- Problem details: Please tell how many of the lines below contain "systems", using only a number.

Stored dataset items
*-*-*

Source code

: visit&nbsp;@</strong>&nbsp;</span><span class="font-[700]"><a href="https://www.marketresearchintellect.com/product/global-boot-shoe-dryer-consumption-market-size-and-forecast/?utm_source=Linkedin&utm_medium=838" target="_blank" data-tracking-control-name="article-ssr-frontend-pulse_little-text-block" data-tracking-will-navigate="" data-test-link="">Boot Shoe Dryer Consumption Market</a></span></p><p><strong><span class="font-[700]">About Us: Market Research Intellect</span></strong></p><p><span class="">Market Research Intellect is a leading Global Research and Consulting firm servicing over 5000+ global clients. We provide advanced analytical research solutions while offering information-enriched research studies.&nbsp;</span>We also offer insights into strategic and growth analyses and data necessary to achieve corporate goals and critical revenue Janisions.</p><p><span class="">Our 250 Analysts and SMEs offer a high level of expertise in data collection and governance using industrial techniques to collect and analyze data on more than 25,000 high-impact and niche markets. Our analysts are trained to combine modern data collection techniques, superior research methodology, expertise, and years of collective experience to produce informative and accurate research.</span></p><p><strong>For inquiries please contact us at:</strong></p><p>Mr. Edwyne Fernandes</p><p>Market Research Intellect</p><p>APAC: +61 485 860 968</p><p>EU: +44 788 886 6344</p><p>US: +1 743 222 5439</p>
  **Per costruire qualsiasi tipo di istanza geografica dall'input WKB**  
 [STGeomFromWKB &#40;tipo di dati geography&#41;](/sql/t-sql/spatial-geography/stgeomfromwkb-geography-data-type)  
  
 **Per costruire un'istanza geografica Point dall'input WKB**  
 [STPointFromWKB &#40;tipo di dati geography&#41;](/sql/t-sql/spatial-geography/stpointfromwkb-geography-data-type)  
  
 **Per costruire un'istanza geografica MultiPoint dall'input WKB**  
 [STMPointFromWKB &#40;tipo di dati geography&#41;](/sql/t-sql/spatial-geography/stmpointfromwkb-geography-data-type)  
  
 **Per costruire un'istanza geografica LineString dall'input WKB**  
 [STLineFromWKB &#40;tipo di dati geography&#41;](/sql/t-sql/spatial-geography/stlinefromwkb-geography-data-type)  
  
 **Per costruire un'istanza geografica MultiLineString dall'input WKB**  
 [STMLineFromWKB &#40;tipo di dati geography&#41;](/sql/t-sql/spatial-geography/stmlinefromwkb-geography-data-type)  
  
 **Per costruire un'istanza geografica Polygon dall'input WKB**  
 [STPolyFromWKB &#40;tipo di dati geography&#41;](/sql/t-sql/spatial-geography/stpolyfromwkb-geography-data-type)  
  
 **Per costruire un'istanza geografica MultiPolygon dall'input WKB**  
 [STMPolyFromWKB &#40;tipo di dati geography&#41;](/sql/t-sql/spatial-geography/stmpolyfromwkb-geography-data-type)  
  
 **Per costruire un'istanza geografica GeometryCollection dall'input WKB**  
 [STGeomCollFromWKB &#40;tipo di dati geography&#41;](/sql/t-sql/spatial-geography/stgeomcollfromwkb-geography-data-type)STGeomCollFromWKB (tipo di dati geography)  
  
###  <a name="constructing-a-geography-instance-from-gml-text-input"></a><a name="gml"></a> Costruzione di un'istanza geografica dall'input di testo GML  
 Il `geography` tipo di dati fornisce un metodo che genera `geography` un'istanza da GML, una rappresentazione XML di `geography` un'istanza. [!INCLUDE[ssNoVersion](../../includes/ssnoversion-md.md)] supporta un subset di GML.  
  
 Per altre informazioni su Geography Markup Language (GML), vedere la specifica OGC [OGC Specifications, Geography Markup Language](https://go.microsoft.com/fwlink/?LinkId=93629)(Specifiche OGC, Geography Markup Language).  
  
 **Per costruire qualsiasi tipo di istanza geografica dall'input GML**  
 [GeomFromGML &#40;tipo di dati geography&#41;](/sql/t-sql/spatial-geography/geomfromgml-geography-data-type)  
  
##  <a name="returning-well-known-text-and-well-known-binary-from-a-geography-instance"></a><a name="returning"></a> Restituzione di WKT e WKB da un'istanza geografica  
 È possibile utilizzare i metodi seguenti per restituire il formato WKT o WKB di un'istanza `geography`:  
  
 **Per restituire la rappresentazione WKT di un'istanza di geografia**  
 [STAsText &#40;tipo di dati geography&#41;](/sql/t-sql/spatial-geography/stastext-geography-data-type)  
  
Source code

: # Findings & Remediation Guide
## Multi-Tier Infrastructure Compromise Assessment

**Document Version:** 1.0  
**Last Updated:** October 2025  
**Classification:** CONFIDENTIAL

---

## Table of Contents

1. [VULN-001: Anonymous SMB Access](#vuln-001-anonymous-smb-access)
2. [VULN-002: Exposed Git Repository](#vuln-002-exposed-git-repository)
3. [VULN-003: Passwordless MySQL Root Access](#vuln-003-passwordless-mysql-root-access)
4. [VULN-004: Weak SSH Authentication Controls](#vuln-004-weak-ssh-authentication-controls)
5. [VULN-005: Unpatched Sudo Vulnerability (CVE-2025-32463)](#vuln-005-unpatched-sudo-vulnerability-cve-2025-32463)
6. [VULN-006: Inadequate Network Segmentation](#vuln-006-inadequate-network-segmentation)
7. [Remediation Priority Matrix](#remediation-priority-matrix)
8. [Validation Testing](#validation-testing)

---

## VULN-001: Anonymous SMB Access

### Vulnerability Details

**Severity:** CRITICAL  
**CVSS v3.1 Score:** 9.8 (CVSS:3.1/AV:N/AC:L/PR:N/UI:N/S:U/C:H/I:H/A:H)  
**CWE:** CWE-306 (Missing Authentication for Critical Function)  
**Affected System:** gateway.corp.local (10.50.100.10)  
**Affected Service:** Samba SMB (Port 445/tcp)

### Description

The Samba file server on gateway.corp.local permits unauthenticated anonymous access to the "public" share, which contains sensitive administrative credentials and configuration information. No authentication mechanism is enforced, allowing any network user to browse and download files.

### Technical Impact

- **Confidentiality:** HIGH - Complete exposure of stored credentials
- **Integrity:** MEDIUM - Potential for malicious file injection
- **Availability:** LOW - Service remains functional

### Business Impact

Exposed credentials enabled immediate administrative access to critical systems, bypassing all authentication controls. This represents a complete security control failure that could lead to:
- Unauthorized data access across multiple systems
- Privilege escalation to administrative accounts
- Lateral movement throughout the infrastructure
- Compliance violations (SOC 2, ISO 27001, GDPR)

*-*-*

- Written solution: 2